According to a new study published in the Journal of the American Medical Association Pediatrics sleepwalkers are more likely to give birth to children who will be at their turn somnambulists. The findings of the research suggest that 60% of sleepwalking children have parents who suffer from the same disorder.
The study was conducted on children from Quebec, Canada. The findings show that children who have at least one somnambulist parent or a parent who had suffered from somnambulism in the past have three times the odds of becoming somnambulists themselves compared to children who do not have sleepwalking parents. Moreover children whose parents are both sleepwalkers have seven times the odds of suffering from this sleep disorder.
Sleepwalking is an often met childhood sleep disorder which usually disappears in adolescence. Another early childhood sleep disorder is sleep terrors or night terrors in which children start screaming and they experience an intense fear and a prolonged period in which they cannot be consoled. These two sleep disorders are known as parasomnias and are similar in characteristics. According to the study the cause of these disorders is slow-wave sleep or deep sleep which has the main function of helping the brain to recover from the daily activities. Slow-wave sleep is also considered to play an important role in the consolidation of new memories.
According to the study children who have experienced sleep terrors are more likely to be sleepwalkers. The researchers noted:
“These findings point to a strong genetic influence on sleepwalking and, to a lesser degree, sleep terrors.”

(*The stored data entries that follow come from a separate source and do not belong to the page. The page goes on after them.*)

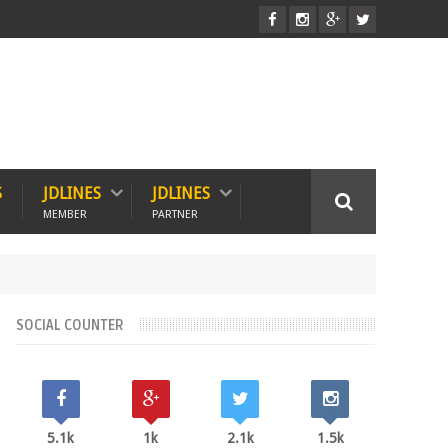
S
JDLINES
JDLINES
MEMBER
PARTNER
SOCIAL COUNTER
5.1k
1k
2.1k
1.5k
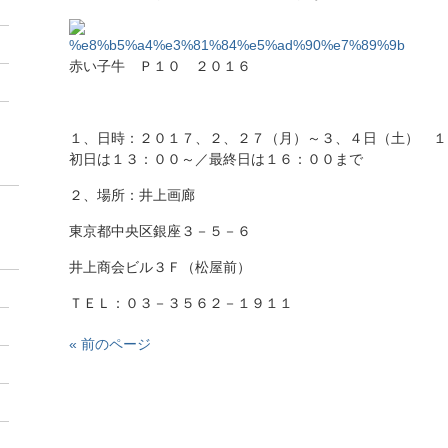
赤い子牛 Ｐ１０ ２０１６
１、日時：２０１７、２、２７（月）～３、４日（土） １
初日は１３：００～／最終日は１６：００まで
２、場所：井上画廊
東京都中央区銀座３－５－６
井上商会ビル３Ｆ（松屋前）
ＴＥＬ：０３－３５６２－１９１１
« 前のページ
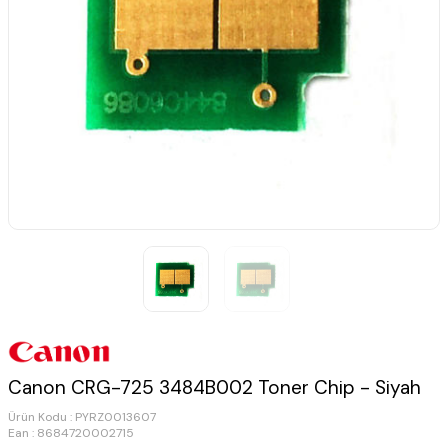
Canon CRG-725 3484B002 Toner Chip - Siyah
Ürün Kodu :
PYRZ0013607
Ean : 8684720002715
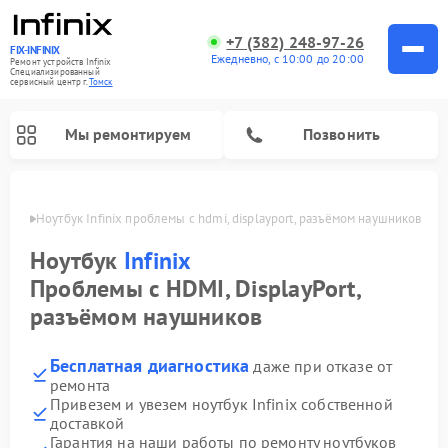
+7 (382) 248-97-26
FIX-INFINIX
Ежедневно, с 10:00 до 20:00
Ремонт устройств Infinix
Специализированный
cервисный центр г.
Томск
Мы ремонтируем
Позвонить
Томске
Ноутбук Infinix проблемы с hdmi, displayport, разъёмом наушников
Ноутбук
Infinix
Проблемы с HDMI, DisplayPort,
разъёмом наушников
Бесплатная диагностика
даже при отказе от
ремонта
Привезем и увезем ноутбук Infinix собственной
доставкой
Гарантия на наши работы по ремонту ноутбуков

This may be caused by polymorphisms in the genes involved in the generation of slow-wave sleep. According to the researchers parents who have been sleepwalkers should expect their children to experience the same problems and should be adequately prepared for this. The first signs of sleepwalking usually appear in children at the average age of three or four.
Some of the signs which are associated with sleepwalking are the following: the child gets out of bed and walks out and about, shows a dazed expression and blank eyes. Although the child may seem awake he or she won’t show any signs of communication and will return promptly to sleep. In addition after waking up the child won’t be able to remember what happened during the night time.